Although not approved, minoxidil is also used to treat alopecia areata, chemotherapy-induced alopecia, telogen effluvium after hair transplantation, scarring alopecia, and hereditary alopecia.
Minoxidil is a potent hair growth stimulator. Minoxidil demonstrates beneficial effects after conversion into its active metabolite called minoxidil sulfate. This conversion is catalyzed by the enzyme sulfotransferase. Different individuals have different activities of sulfotransferase. Therefore, minoxidil efficacy varies from person to person.
Minoxidil works by shortening the telogen phase and increasing the duration of the anagen phase of the human hair growth cycle. Moreover, minoxidil stimulates the potassium channels, leading to arteriolar vasodilation, increased vascularization, and protection of the androgen-sensitive hair follicles from the growth-inhibiting effects of androgens.
Herbal extracts are also beneficial for stimulating hair growth via minimal adverse effects compared to pharmacologic formulations. Stinging nettle or Urtica dioica is beneficial for stimulating hair growth and combating hair loss.
Application of stinging nettle root extract or tea consumption suppresses the release of inflammatory cytokines and cures non-scarring alopecia, including androgenetic alopecia and alopecia areata, and telogen effluvium.
Saw palmetto is a herbal extract obtained from berries of palm trees called Serenoa repens. Saw palmetto is a natural 5-alpha reductase inhibitor commonly used to treat androgenetic alopecia.
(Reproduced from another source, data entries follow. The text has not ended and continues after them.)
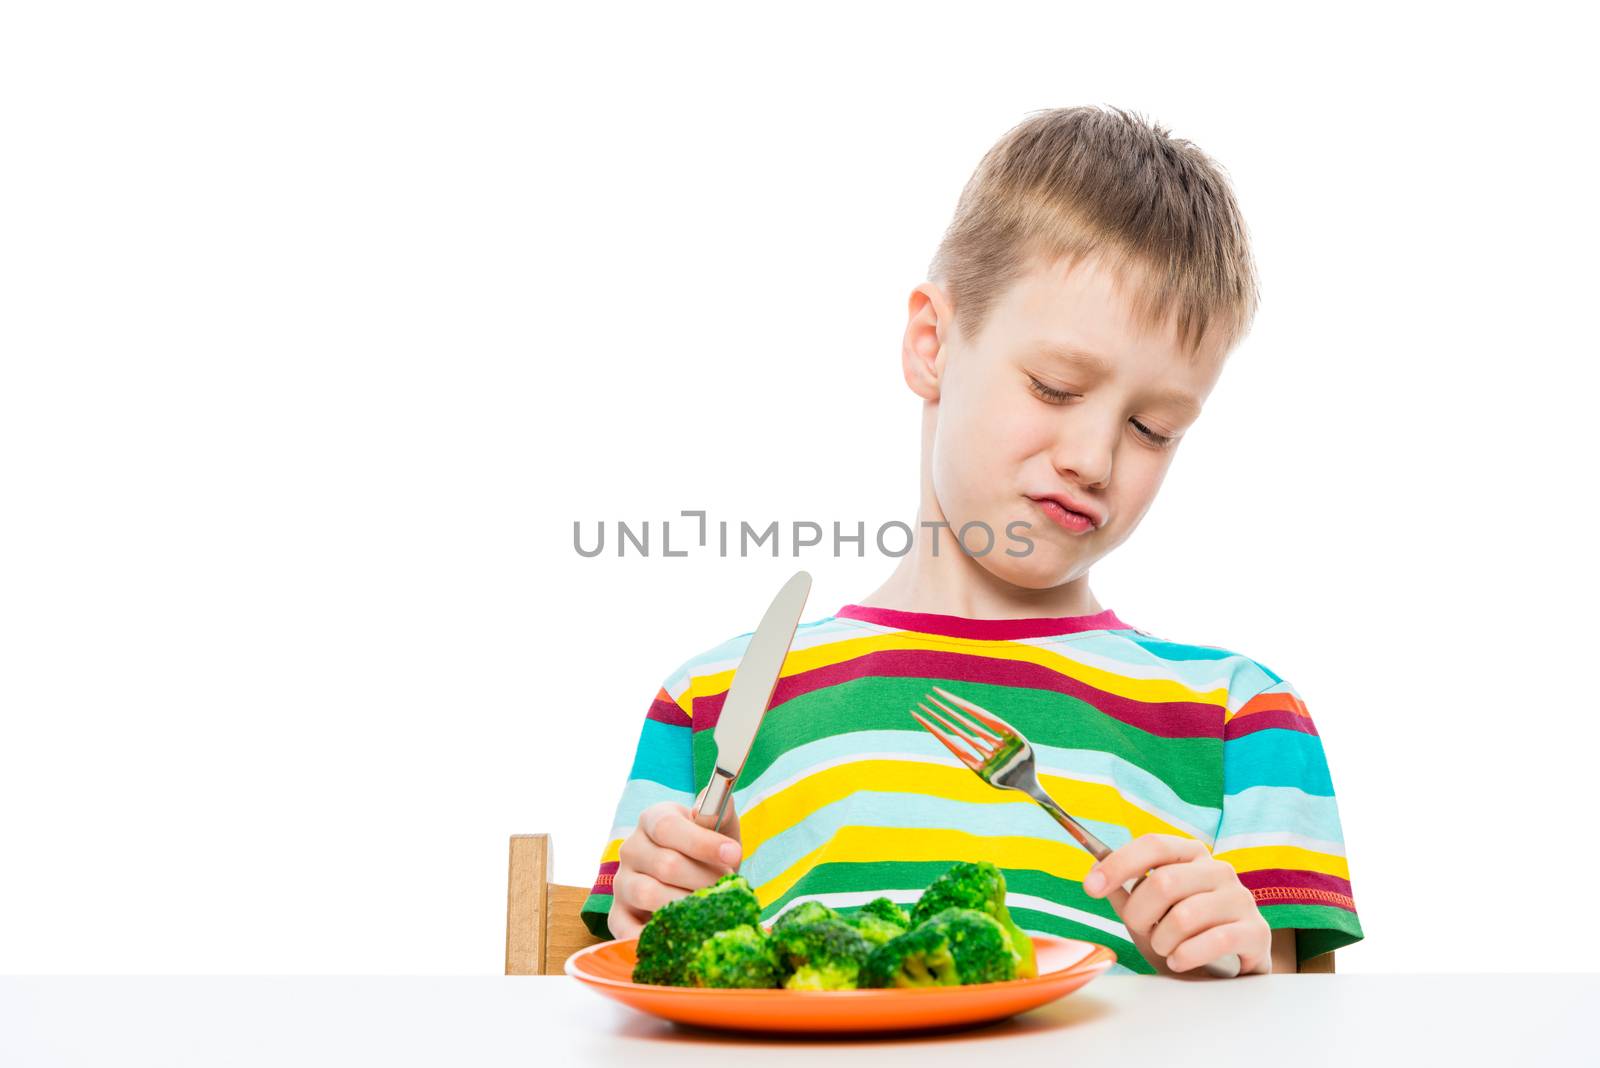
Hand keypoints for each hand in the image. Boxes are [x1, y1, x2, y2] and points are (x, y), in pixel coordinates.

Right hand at [607, 796, 741, 939]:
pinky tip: (674, 939)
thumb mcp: (718, 827)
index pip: (670, 827)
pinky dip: (646, 936)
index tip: (735, 854)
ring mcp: (621, 882)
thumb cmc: (707, 851)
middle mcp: (631, 849)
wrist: (692, 878)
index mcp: (653, 819)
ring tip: (710, 908)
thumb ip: (720, 811)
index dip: (703, 842)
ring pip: (648, 894)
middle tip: (728, 888)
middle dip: (704, 878)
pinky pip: (623, 928)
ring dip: (686, 904)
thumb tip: (715, 802)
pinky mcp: (618, 913)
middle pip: (666, 864)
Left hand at [1082, 834, 1270, 976]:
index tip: (1090, 886)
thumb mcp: (1148, 913)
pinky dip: (1187, 955)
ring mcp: (1241, 899)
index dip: (1118, 863)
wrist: (1227, 973)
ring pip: (1184, 915)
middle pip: (1163, 882)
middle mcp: (1219, 870)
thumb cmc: (1183, 936)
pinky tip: (1180, 961)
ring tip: (1166, 949)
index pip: (1153, 845)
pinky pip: (1215, 940)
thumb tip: (1094, 868)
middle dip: (1139, 915)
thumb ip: (1125, 892)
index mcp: (1191, 855)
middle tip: (1142, 932)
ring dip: (1163, 941)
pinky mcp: (1256, 931)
Owing to a minimum and fewer adverse side effects, saw palmetto is considered a relatively safe alternative to finasteride.
Saw palmetto works by suppressing the catalytic activity of 5-alpha reductase, hinders binding of DHT with the androgen receptor of hair follicles, and reduces the uptake of DHT by the hair follicles.
A substance that occurs naturally in whole grains and has a mild antibiotic that kills harmful bacteria on the skin. Additionally, it has the capacity to inhibit the 5-alpha reductase found in human skin. A decrease in the level of DHT in the body has a comparable impact to finasteride, the key element in the FDA-approved oral hair loss treatment Propecia.
This medication's GHK-Copper foam detects the presence of naturally occurring copper. This drug is a copper complex that controls several functions in the human body, such as hair follicle stimulation and blood vessel growth encouragement. The concentration of GHK-Cu impacts the result of any hair loss treatment or therapy. This medicine is used to prevent hair loss and to stimulate hair follicles to grow longer, thicker, and stronger hair.
A hair transplant is a safe and effective hair restoration treatment of androgenic alopecia, particularly in those individuals who do not derive benefit from pharmacologic treatments. The two techniques involved in hair transplantation include follicle unit transplantation (FUT) and follicle unit extraction (FUE). Post-treatment complications are rare and less severe.